Made a physical recovery and was able to return to downhill skiing, golf, tai chi, and other activities despite being in my mid 70s. There is life with lupus and most cases are controllable. If your boy friend has not seen a nephrologist he should and make him/her one of his team of docs. Having lupus, even a severe case, does not mean you cannot lead an active and fairly normal life. However, there is no cure and finding the right treatment is not always easy. I was in complete remission from both diseases and lupus woke up to attack my liver and blood. Ok now but I took steroids again this spring and early summer for about 3 months. Next step if it comes up will probably be IVIG. Also, every case of lupus is unique and each patient responds differently to treatment and progression of the disease. Most cases are treatable but some are resistant.

Life is good.

Bill
Posted 11/14/2015 5:52 PM (GMT 0)
Thanks Amy and Bill for sharing your stories. It's really nice to know that there is still life with lupus.

My boyfriend's kidney biopsy results came back with "membranous lupus nephritis." The rheumatologist said that there is no damage, no scarring, just a lot of inflammation, and she had increased his CellCept to 1.5 grams twice daily to try to decrease the inflammation faster.

He is following a kidney doctor, but the biopsy results were back soon enough and so his first appointment with the kidney doctor was kind of pointless. :\ He asked if he should start on Lisinopril but the kidney doctor said not yet. Maybe with the next appointment, which is next week, with the rheumatologist, she will start low-dose Lisinopril.

Amy and Bill (plus anyone else out there), do you remember what the results of your biopsy if you had one?
Posted 11/14/2015 6:04 PM (GMT 0)
I don't remember the details and don't have a copy of the report after 10 years. There was some minor damage but my kidneys have returned to normal function and are not a problem although my docs have kept me on low dose of Lisinopril and a diuretic over the years. No big deal.

The biopsy results seem ok to me. Treat the underlying cause and possibly Lisinopril or a diuretic ongoing but your nephrologist is the one to rely on. Lupus is complicated but if you get it under control and monitor it there is no reason to believe your boyfriend can't lead a normal life. Even though I have ongoing problems with lupus (liver and blood), life is good and I don't let anything stand in my way.
Posted 11/14/2015 6:33 PM (GMT 0)
I had diffuse proliferative nephritis. With a lot of scarring and permanent damage along with heavy inflammation.

For me, at this point is when my nephrologist stepped in and managed my lupus and lupus nephritis treatments. I followed up with rheumy but kidney doc did all the medicine changes! I do know they worked closely together trying to advent kidneys. I live in a very large medical community and my primary doctor, rheumatologist, and Nephrologist were all on the same floor in the medical arts building part of the hospital. At times I would meet with kidney and lupus doctor at same time to figure out best plan!

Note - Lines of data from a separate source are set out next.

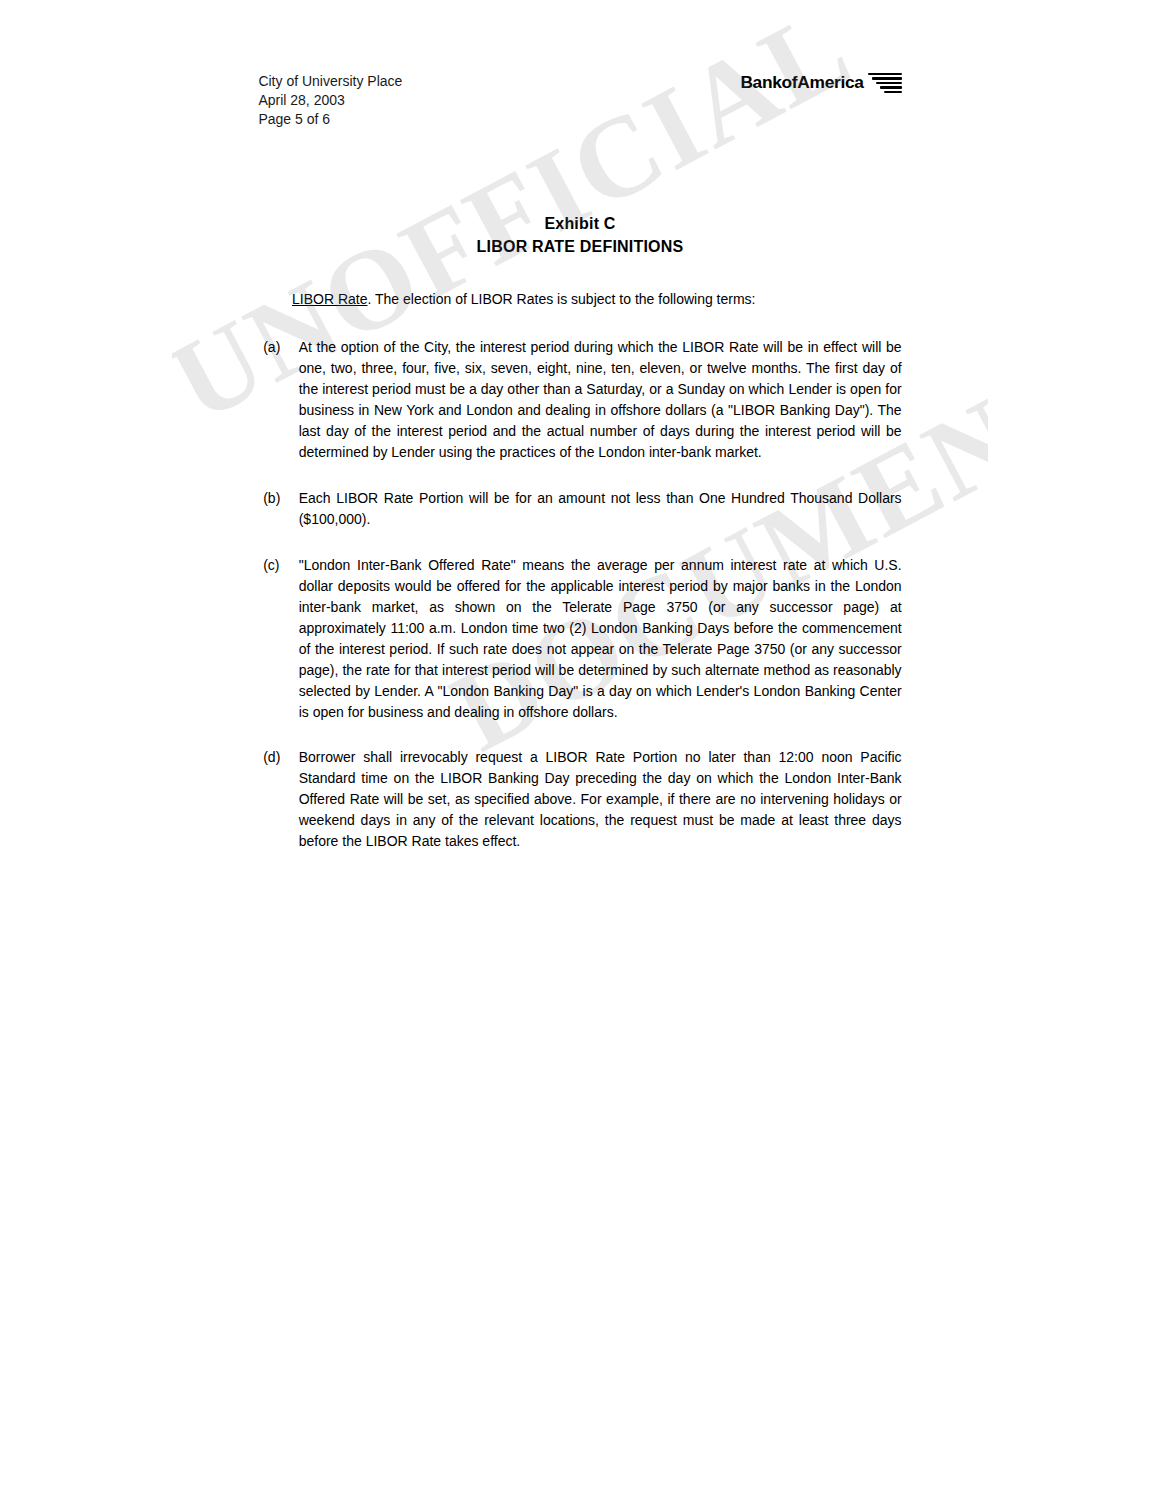UNOFFICIAL DOCUMENT
City of University Place
April 28, 2003
Page 5 of 6
BankofAmerica
Exhibit C
LIBOR RATE DEFINITIONS
LIBOR Rate. The election of LIBOR Rates is subject to the following terms:
(a) At the option of the City, the interest period during which the LIBOR Rate will be in effect will be one, two, three, four, five, six, seven, eight, nine, ten, eleven, or twelve months. The first day of the interest period must be a day other than a Saturday, or a Sunday on which Lender is open for business in New York and London and dealing in offshore dollars (a "LIBOR Banking Day"). The last day of the interest period and the actual number of days during the interest period will be determined by Lender using the practices of the London inter-bank market.
(b) Each LIBOR Rate Portion will be for an amount not less than One Hundred Thousand Dollars ($100,000).
(c) "London Inter-Bank Offered Rate" means the average per annum interest rate at which U.S. dollar deposits would be offered for the applicable interest period by major banks in the London inter-bank market, as shown on the Telerate Page 3750 (or any successor page) at approximately 11:00 a.m. London time two (2) London Banking Days before the commencement of the interest period. If such rate does not appear on the Telerate Page 3750 (or any successor page), the rate for that interest period will be determined by such alternate method as reasonably selected by Lender. A "London Banking Day" is a day on which Lender's London Banking Center is open for business and dealing in offshore dollars.
(d) Borrower shall irrevocably request a LIBOR Rate Portion no later than 12:00 noon Pacific Standard time on the LIBOR Banking Day preceding the day on which the London Inter-Bank Offered Rate will be set, as specified above. For example, if there are no intervening holidays or weekend days in any of the relevant locations, the request must be made at least three days before the LIBOR Rate takes effect.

This was very encouraging to me and I hope your doctors communicate closely with your boyfriends course of treatment!
Posted 11/14/2015 6:37 PM (GMT 0)
Oh...I ended up having 3 biopsies through out the journey to figure out how bad things had gotten. It helped determine the best treatment :)
Posted 11/24/2015 6:34 AM (GMT 0)
Hi everyone,

Just wanted to give you all an update on my boyfriend's status -- He had his one month follow up with the rheumatologist and it turns out that he is responding very well to the drug therapy (Prednisone 60 mg daily, CellCept 1.5 gram twice daily, and Bactrim DS 1 tab every Mon, Wed, Fri)! His urine protein went from 12 grams to 5 grams, which is great news! His SCr also decreased from 1.13 to 1.0 and his C3 and C4 seems to be trending into the normal range. Since he was experiencing quite a bit of lower leg and feet swelling, the rheumatologist decided to change his Prednisone to Medrol because Medrol is supposed to have less feet swelling. Has anyone had experience with Medrol and his/her swelling improved?

Also, it seems that he has been having Raynauds Syndrome as well. The rheumatologist started him on Procardia XL 30 mg once daily, but we are a bit hesitant to start this medication because it will also lower the blood pressure. His blood pressure is usually in the 110's. I bought him some thermal gloves and Sherpa lined slippers to wear around the house, but it's hard to wear those thick gloves when he's working! He is starting to develop some mild skin ulcerations at his finger tips from the Raynauds too. :\ Does anyone else have Raynauds Syndrome and what have you done to help relieve it? I am looking some gloves on Amazon but maybe someone here has already tried a brand and can recommend one? The rheumatologist said that if we don't do anything about it, then he may be at risk for gangrene and eventually an amputation!!

We also so the nephrologist today too -- He didn't say too much because he felt like the rheumatologist took care most of the therapy plans. He did say that my boyfriend needs to increase his protein intake because the type of LN he has is the one that just "spills a lot of proteins." I asked the nephrologist if my boyfriend needed to be started on Lisinopril and he said not yet - especially when his blood pressure is so low! -- this makes us even more hesitant to start the Procardia XL that the rheumatologist prescribed!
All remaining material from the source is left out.